🤖 AI Summary
This work addresses the limitation of existing vision-language models in detecting deepfakes, which often fail to capture temporal inconsistencies in videos due to insufficient dynamic cue reasoning. The study formulates deepfake detection as a multi-level visual-language reasoning task and introduces FAQ, a large-scale multiple-choice benchmark encompassing three hierarchical levels: facial perception, temporal forgery localization, and forensic reasoning. Accompanying this benchmark is FAQ-IT, an instruction-tuning dataset designed to support end-to-end hierarchical training and evaluation through a multi-granularity temporal analysis framework integrated with a multiple-choice question-answering paradigm.
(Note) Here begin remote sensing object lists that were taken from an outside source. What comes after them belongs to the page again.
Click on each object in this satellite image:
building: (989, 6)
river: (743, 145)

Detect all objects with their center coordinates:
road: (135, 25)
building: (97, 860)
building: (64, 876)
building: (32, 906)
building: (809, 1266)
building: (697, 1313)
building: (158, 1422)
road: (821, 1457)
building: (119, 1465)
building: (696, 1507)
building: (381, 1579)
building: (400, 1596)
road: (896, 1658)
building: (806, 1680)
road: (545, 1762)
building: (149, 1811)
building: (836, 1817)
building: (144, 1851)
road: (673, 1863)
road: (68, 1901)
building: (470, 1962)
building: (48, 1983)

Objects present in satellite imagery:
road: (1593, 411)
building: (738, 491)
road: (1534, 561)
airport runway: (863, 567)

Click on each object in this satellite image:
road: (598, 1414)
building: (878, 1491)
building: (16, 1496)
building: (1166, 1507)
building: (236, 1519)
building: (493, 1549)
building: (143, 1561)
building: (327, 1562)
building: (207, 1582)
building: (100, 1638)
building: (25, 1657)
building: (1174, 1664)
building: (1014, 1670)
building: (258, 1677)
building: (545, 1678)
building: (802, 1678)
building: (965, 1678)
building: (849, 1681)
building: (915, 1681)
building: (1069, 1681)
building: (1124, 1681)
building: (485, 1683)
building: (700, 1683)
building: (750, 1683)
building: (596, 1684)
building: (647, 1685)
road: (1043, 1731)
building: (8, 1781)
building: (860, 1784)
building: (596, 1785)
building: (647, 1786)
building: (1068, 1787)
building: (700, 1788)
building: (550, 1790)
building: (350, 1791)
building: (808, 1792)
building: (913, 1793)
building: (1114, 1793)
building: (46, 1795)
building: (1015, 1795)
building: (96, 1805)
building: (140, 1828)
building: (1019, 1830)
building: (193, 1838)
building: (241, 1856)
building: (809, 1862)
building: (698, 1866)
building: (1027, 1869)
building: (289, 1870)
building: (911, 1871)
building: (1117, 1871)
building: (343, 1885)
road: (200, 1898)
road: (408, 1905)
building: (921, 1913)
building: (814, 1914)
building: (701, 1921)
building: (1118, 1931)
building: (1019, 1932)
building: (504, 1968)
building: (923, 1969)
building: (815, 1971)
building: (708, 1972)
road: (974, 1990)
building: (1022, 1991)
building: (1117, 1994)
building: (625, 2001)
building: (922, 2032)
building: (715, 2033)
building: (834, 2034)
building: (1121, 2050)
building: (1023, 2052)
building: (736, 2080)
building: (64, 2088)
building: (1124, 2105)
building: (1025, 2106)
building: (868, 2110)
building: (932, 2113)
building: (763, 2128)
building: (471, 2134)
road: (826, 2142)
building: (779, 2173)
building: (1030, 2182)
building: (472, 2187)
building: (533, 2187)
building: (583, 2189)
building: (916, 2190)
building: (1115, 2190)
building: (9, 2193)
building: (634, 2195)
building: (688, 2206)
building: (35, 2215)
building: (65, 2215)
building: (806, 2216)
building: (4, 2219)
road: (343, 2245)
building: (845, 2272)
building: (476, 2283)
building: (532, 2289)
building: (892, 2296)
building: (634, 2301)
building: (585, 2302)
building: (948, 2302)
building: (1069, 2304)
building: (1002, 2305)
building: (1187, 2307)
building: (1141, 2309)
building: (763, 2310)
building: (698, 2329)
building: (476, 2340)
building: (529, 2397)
Experiments demonstrate that models fine-tuned on FAQ-IT achieve state-of-the-art performance on both in-domain and cross-dataset deepfake detection tasks, while ablation studies confirm the critical role of the proposed benchmark in enhancing temporal reasoning capabilities.
📝 Abstract
Current Vision-Language Models (VLMs) for deepfake detection excel at identifying spatial artifacts but overlook a critical dimension: temporal inconsistencies in video forgeries. Adapting VLMs to reason about these dynamic cues remains a distinct challenge. To bridge this gap, we propose Forensic Answer-Questioning (FAQ), a large-scale benchmark that formulates temporal deepfake analysis as a multiple-choice task. FAQ introduces a three-level hierarchy to progressively evaluate and equip VLMs with forensic capabilities: (1) Facial Perception, testing the ability to identify static visual artifacts; (2) Temporal Deepfake Grounding, requiring the localization of dynamic forgery artifacts across frames; and (3) Forensic Reasoning, challenging models to synthesize evidence for final authenticity verdicts. We evaluate a range of VLMs on FAQ and generate a corresponding instruction-tuning set, FAQ-IT. Extensive experiments show that models fine-tuned on FAQ-IT achieve advanced performance on both in-domain and cross-dataset detection benchmarks. Ablation studies further validate the impact of our key design choices, confirming that FAQ is the driving force behind the temporal reasoning capabilities of these VLMs.